On Fri, 25 May 2001, Jim Till wrote:

> On Thu, 24 May 2001, Tim Brody wrote (about my proposed 2nd criterion for
> evaluation of an eprint archive, which was: 2) its suitability for
> yielding citation data [an 'impact-ranking' criterion?]):
> [tb]> One might also add the facility to export "hit" data, as an
> [tb]> alternative criterion (or any other raw statistical data?).
> What kind of raw statistical data might be most useful, in the future, for
> 'impact-ranking'?
> At the arXiv archive, one section of the FAQ section (under Miscellaneous)

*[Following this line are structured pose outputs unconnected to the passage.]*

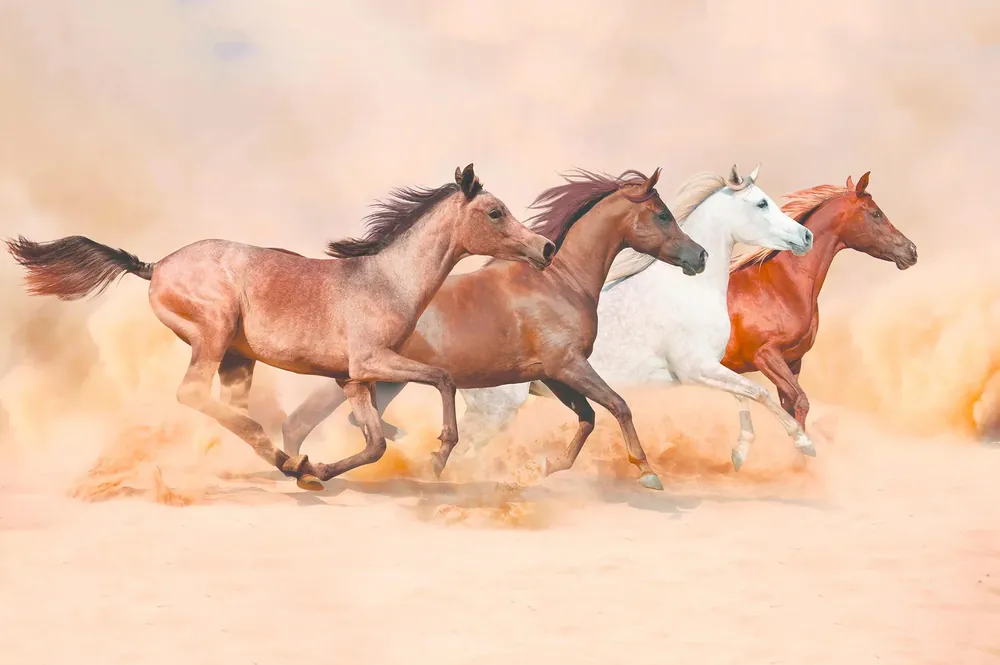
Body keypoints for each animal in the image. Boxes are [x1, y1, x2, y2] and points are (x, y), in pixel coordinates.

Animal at [5, 164, 556, 491]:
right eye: (495, 212)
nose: (546, 248)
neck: (386, 280)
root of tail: (155, 266)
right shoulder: (373, 361)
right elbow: (442, 379)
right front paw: (439, 455)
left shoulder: (353, 378)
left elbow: (375, 443)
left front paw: (318, 472)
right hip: (215, 332)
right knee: (193, 394)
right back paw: (283, 459)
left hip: (237, 358)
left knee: (226, 405)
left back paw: (287, 462)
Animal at [279, 167, 709, 490]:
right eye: (663, 214)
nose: (700, 255)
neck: (559, 282)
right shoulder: (569, 366)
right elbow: (619, 405)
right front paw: (647, 472)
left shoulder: (552, 373)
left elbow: (587, 417)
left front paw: (547, 467)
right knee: (301, 423)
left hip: (384, 381)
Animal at [326, 165, 819, 475]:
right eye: (761, 204)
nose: (698, 257)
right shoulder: (688, 368)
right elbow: (759, 396)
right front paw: (803, 443)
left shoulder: (705, 368)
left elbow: (746, 397)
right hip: (493, 406)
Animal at [722, 171, 917, 467]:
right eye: (875, 213)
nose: (911, 251)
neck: (781, 285)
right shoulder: (765, 356)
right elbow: (799, 402)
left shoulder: (792, 361)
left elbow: (793, 407)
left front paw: (800, 462)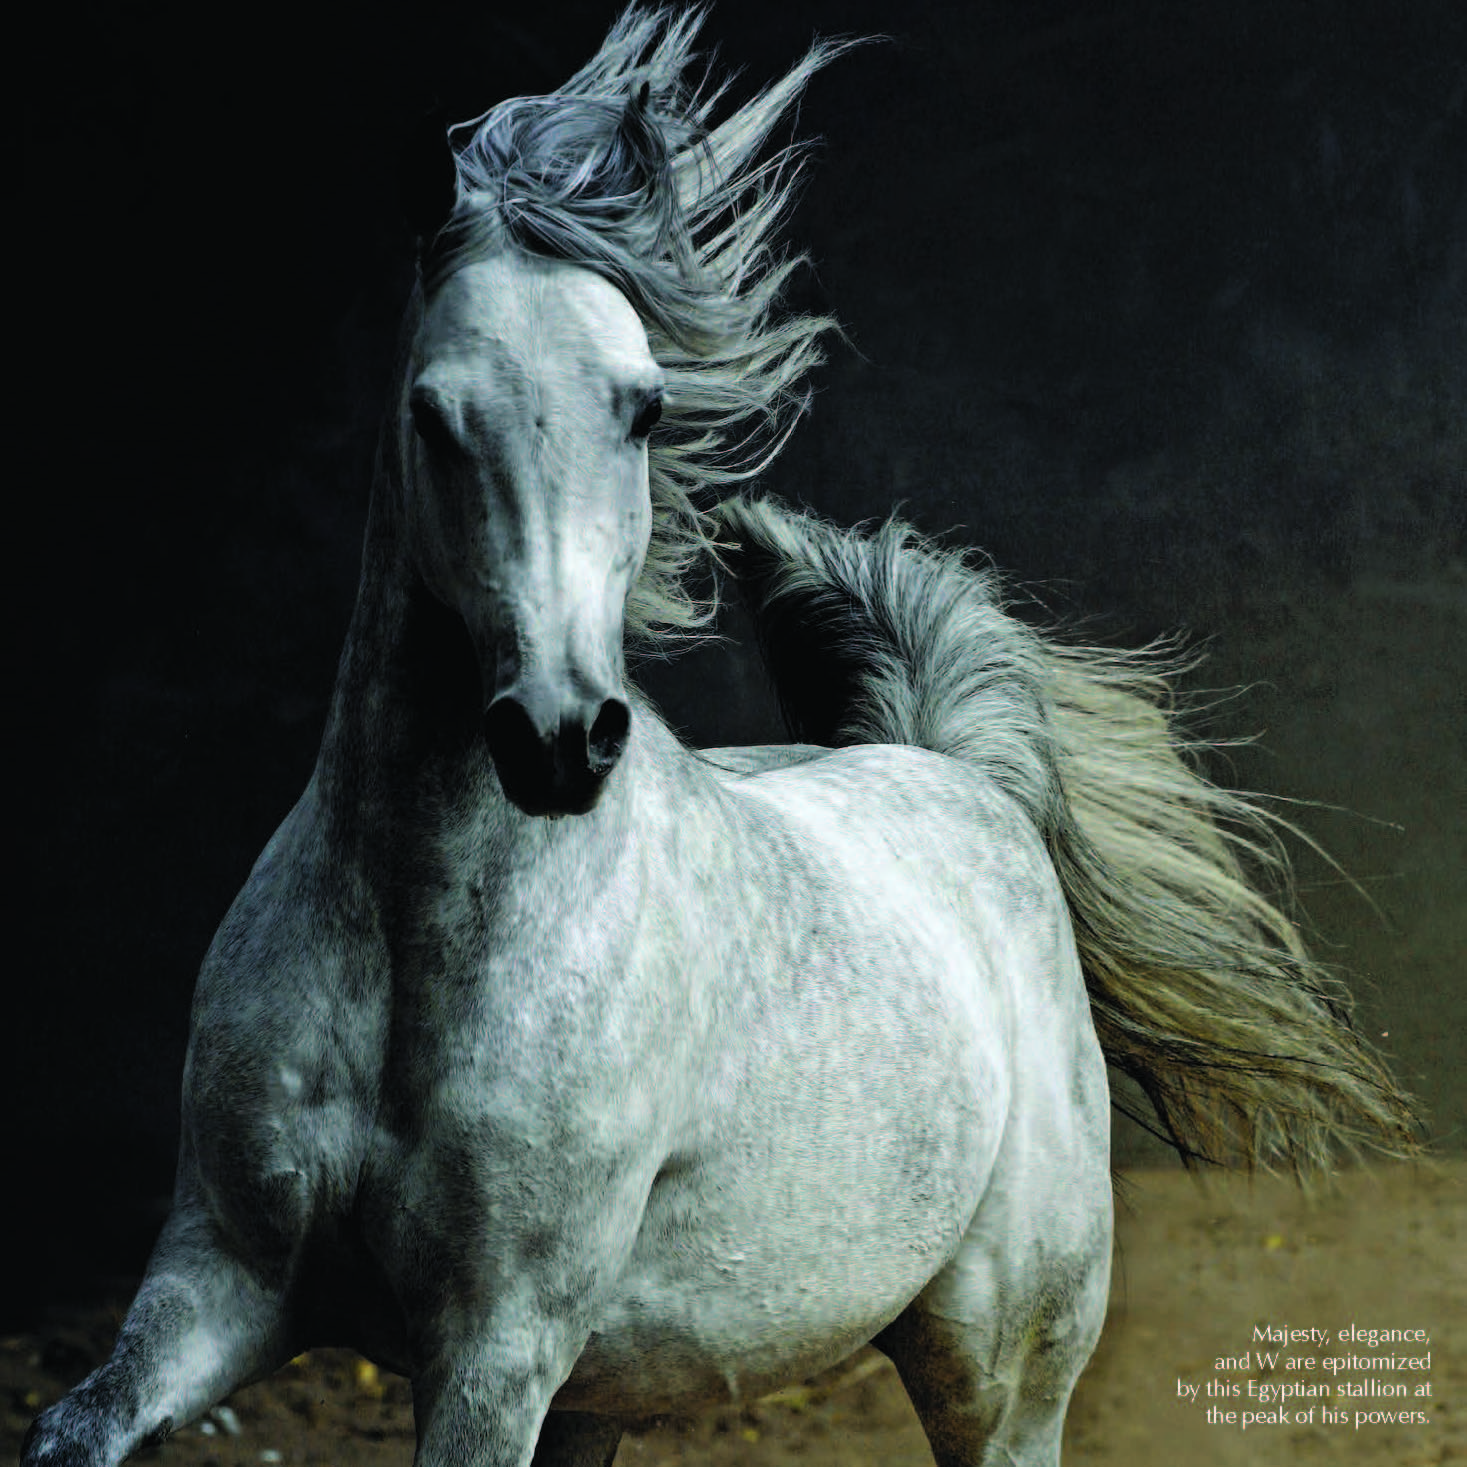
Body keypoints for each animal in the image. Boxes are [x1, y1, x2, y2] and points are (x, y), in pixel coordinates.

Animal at [24, 9, 1418, 1466]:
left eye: (642, 407)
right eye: (430, 410)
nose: (558, 737)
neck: (410, 941)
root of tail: (958, 774)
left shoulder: (493, 1349)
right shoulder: (224, 1275)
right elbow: (75, 1425)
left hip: (996, 1370)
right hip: (599, 1391)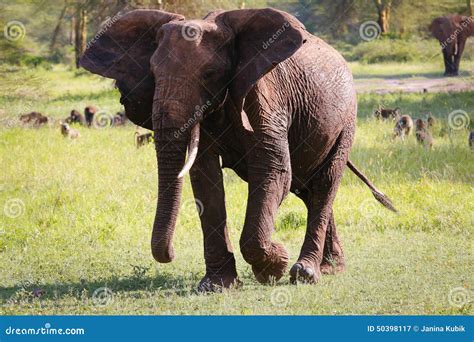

> addresses the question: "Why don't you release statistics about paper
> retrieval?". (See:
> The short answer provided is: "Such 'statistics' are difficult to assess
> for a variety of reasons". The longer answer also includes the comments
> that:
> "It could be argued perhaps correctly that statistics may provide some
> useful information at least on the relative popularity of submissions,
> since the distributed access and other factors may be subsumable into some
> overall scale factor. But even this information is ambiguous in many
> cases, and publicizing, even when accurate, could merely accentuate
> faddishness in fields already excessively faddish".
> And,
> "Most significantly, however, there is a strong philosophic reason for not
> publicizing (or even saving) these statistics. When one browses in a
> library it is very important (in fact legislated) that big brother is not
> watching through a camera mounted on the wall; for the benefit of readers
> it is very important to maintain in every way possible this sense of
> freedom from monitoring in the electronic realm".
> Thought-provoking comments?
> Jim Till
> University of Toronto